Here is what I did to the original picture in Paintshop 7

#1:

Resized to 800x600

Saturation: Bias - "more colorful", Strength - "normal"

Sharpen: +1

#2

Everything as the first one, however this time I've brought the highlights out more with something called "clairfy" I set this at +2, at the expensive of yet MORE artifacts.

Its very frustrating because I feel that I've really been getting better and better with my composition and I've learned tons from you guys, however now I feel that my main bottleneck now is my lack of knowledge with photo programs suchs as Paintshop and Photoshop.

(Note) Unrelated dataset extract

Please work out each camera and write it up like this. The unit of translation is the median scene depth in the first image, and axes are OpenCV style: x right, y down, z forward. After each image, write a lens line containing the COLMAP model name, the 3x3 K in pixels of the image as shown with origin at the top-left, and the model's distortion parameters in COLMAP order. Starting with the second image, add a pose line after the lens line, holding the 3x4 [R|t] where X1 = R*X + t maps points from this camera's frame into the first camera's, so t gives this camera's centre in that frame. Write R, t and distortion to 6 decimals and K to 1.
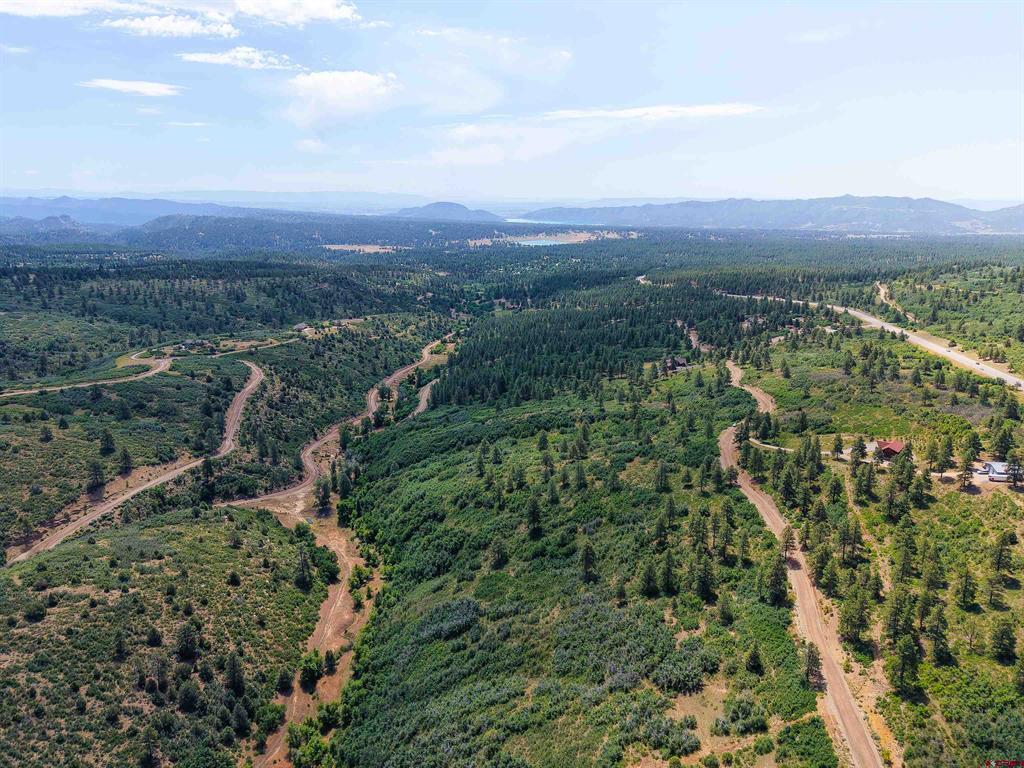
lens RADIAL K [[687.6, 0, 512.1], [0, 687.6, 379.2], [0, 0, 1]] dist [0.023963, -0.024360]
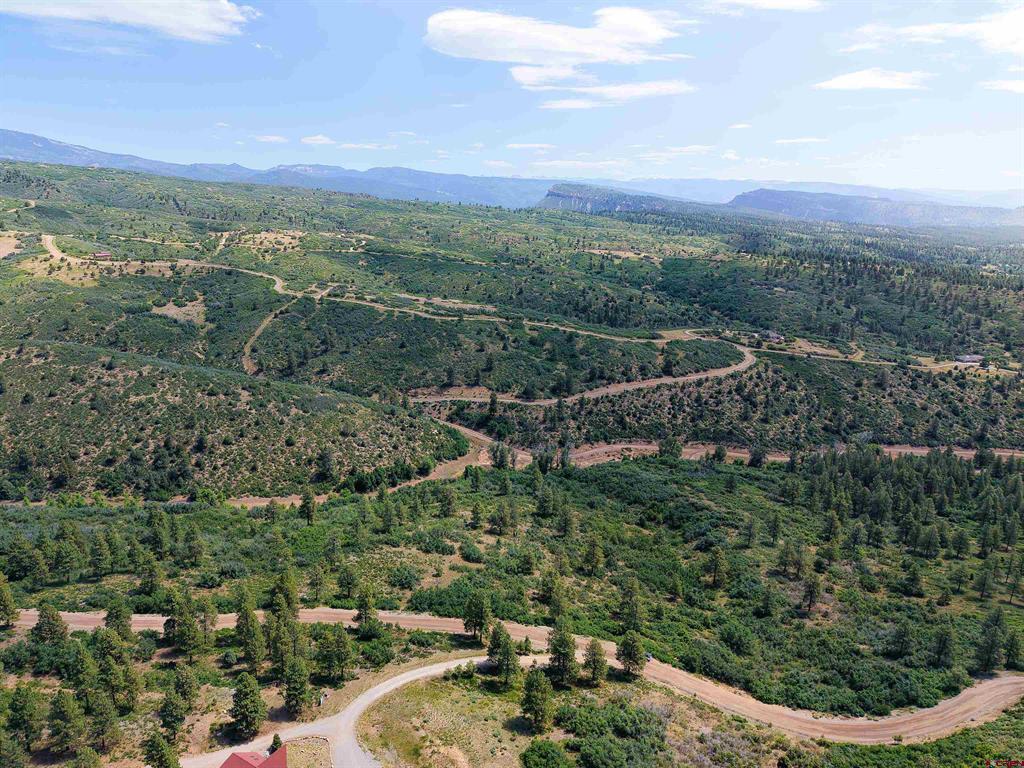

So, if anyone can give me a bit of insite I'd be great!

Thanks
Chad

http://i42.photobucket.com/albums/e347/Diminished29/lake1.jpg

http://i42.photobucket.com/albums/e347/Diminished29/lake2.jpg

bad81637
12th of February 2006 (Sun), 20:14
Try using Unsharp Mask instead of Sharpen to see if that makes a difference. USM with the proper Clipping parameter shouldn't affect the sky since there's no contrast.

Radtech1
12th of February 2006 (Sun), 20:20
Select the sky, paste it into a seperate layer, Gaussian blur, and erase where it bleeds over the treeline.

Easy.

(You are luck there were no clouds, that makes it a bit harder.)

Rad

http://h1.ripway.com/Radtech1/lake2.jpg

Robert_Lay
12th of February 2006 (Sun), 20:34
Alright guys, I'm presenting two pictures which are frustrating me a bit as they're being ruined by jpeg artifacts.



Dear Chad,

You would have to be more specific as to what aspects of your picture are being affected by JPG artifacts.

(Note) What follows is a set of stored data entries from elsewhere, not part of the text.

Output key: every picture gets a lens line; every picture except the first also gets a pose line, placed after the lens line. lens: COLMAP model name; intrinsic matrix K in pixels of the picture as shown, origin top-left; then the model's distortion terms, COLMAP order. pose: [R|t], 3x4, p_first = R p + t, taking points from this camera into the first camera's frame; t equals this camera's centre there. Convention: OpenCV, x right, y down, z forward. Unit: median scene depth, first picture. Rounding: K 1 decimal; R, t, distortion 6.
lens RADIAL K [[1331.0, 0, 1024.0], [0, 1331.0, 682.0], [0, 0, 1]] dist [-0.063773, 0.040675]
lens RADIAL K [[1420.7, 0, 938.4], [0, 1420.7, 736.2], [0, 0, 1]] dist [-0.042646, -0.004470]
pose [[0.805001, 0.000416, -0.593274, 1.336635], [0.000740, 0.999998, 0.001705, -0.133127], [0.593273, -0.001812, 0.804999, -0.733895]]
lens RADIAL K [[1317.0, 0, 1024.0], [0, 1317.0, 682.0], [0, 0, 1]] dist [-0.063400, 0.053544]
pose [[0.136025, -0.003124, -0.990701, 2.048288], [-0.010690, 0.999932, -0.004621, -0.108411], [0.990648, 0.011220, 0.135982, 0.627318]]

In order to minimize the artifacts of repeated saves in JPG format, you should immediately convert the image as it comes from the camera to 16 bit mode. Then do all of your processing in 16 bit mode without doing any resizing. The last steps are to resize for the destination and convert back to 8 bit per channel Mode and apply whatever sharpening you want to apply. The very last step is to save as JPG and deliver.

The point of all that is that you do your editing/manipulating/adjusting in 16 bit mode so that you don't have any cross-coupling or non-linearities introduced due to the very limited quantization realm of the 8 bit world. Also, you avoid multiple saves in JPG. You make only the one save ever in JPG format as your last step.

The two things that kill the image when working on it in 8 bit per channel JPG are the limited range of a the 0 to 255 values in each channel and the fact that each separate save in JPG is an irreversible corruption of the image due to lossy compression.

MTalley
12th of February 2006 (Sun), 23:54
Very gentle sharpening is required on an 800x600 picture (if at all). Might try sharpening prior to reducing the image size. Notice how "jaggy" the trees look, also.

I usually avoid any pixellated skies (or other smooth areas) when using Photoshop's USM by setting the last parameter to 3 (instead of the default 0). Not sure about your program, though.